[Provided text — start]

Spectrum

A series of color portraits celebrating nature’s rainbows

"Spectrum" is a series of 13 paintings cataloging my social life with colors. This series also makes an activist claim about Autistic empathy and sociality, offering an alternative representation of the neurodivergent experience.

I invite non-Autistic viewers to participate in my experience of color through my art.

Each composition meditates on a specific tone as I have experienced it in "nature" (no artificial pigments). I paint plants, animals, insects, fungi, minerals, and other naturally occurring ephemera in a carefully composed arrangement that explores the way one specific tone emerges in the world around us. Eponymous colors such as "lilac" epitomize a tone within a specific cultural discourse while extraordinary creatures such as the rare blue lobster have the power to reframe color in entirely new ways. By positioning similar tones next to each other we are able to empathize with a color on its own terms, taking care to notice its idiosyncrasies, the ways that different textures and forms multiply its nature. A color is never absolute or theoretical; it is always a living, embodied experience between me, a human participant, and matter, light, and space that the color itself embodies in a specific moment in time. This is how I stim on color, an Autistic practice of self soothing, pleasure, and communication.

[Provided text — finish]
[Provided material — start]

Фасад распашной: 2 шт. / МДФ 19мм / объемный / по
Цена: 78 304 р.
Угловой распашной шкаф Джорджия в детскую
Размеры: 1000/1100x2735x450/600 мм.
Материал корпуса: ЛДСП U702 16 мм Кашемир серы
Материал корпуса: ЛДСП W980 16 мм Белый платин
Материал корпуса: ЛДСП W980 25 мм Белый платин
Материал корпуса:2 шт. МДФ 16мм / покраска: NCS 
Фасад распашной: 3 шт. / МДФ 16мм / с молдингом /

[Provided material — finish]

Problem details
According to the Spectrum text, how many paintings make up the series?

Answer for the task
The series is made up of 13 paintings.